*** Opening of EXTRACT ***

Adalberto Claudio Quiros

Postdoctoral Research Associate at University of Glasgow

About Me

I’m a machine learning researcher interested in representation learning (generative and self-supervised), interpretability of machine learning models, and the intersection of machine learning with social and political science.

I did my PhD advised by Ke Yuan at the University of Glasgow, Computing Science department. The PhD research focused on unsupervised representation learning of cancer tissue images by applying generative and self-supervised models.

Before starting the PhD, I worked in the semiconductor industry as a SoC Design engineer in the FPGA field at Altera Corporation and Intel Corporation in San Jose, CA. I received an M.S. in Electrical Engineering at the IIT in Chicago, and M.S. and B.S. degrees in Telecommunications Engineering at ETSIT-UPM in Madrid.

Research Experience


'Mapping the landscape of histomorphological cancer phenotypes using self-supervised learning on unlabeled, unannotated pathology slides' Adalberto Claudio Quiros+, Nicolas Coudray+, Anna Yeaton, Xinyu Yang, Luis Chiriboga, Afreen Karimkhan, Navneet Narula, Harvey Pass, Andre L. Moreira, John Le Quesne*, Aristotelis Tsirigos*, and Ke Yuan*. 2023.


Abstract: Definitive cancer diagnosis and management depend upon the extraction of information from microscopy images by pathologists. These images contain complex information requiring time-consuming expert human interpretation that is prone to human bias. Supervised deep learning approaches have proven powerful for classification tasks, but they are inherently limited by the cost and quality of annotations used for training these models. To address this limitation of supervised methods, we developed Histomorphological Phenotype Learning (HPL), a fully unsupervised methodology that requires no expert labels or annotations and operates via the automatic discovery of discriminatory image features in small image tiles. Tiles are grouped into morphologically similar clusters which constitute a library of histomorphological phenotypes, revealing trajectories from benign to malignant tissue via inflammatory and reactive phenotypes. These clusters have distinct features which can be identified using orthogonal methods, linking histologic, molecular and clinical phenotypes. Applied to lung cancer tissues, we show that they align closely with patient survival, with histopathologically recognised tumor types and growth patterns, and with transcriptomic measures of immunophenotype. We then demonstrate that these properties are maintained in a multi-cancer study. These results show the clusters represent recurrent host responses and modes of tumor growth emerging under natural selection.


'Adversarial learning of cancer tissue representations' Adalberto Claudio Quiros, Nicolas Coudray, Anna Yeaton, Wisuwat Sunhem, Roderick Murray-Smith, Aristotelis Tsirigos, and Ke Yuan. 2021.

Proceedings of the 24th International Conference on Medical Image Computing and Computer-Assisted Intervention (MICCAI), Springer, 2021.

*** Close of EXTRACT ***
*** Opening of RAW DATA ***

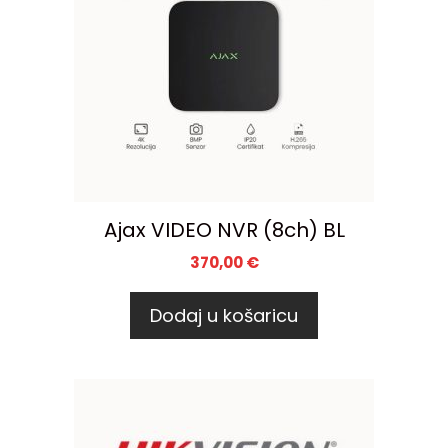
Ajax VIDEO NVR (8ch) BL
370,00
€
Dodaj u košaricu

*** Close of RAW DATA ***

__WHAT IS BEING ASKED__: Please return word for word the part of the researcher profile above starting with "Research Experience" and going on through "Ke Yuan*. 2023.".

__SOLUTION__:
Research Experience


'Mapping the landscape of histomorphological cancer phenotypes using self-supervised learning on unlabeled, unannotated pathology slides' Adalberto Claudio Quiros+, Nicolas Coudray+, Anna Yeaton, Xinyu Yang, Luis Chiriboga, Afreen Karimkhan, Navneet Narula, Harvey Pass, Andre L. Moreira, John Le Quesne*, Aristotelis Tsirigos*, and Ke Yuan*. 2023.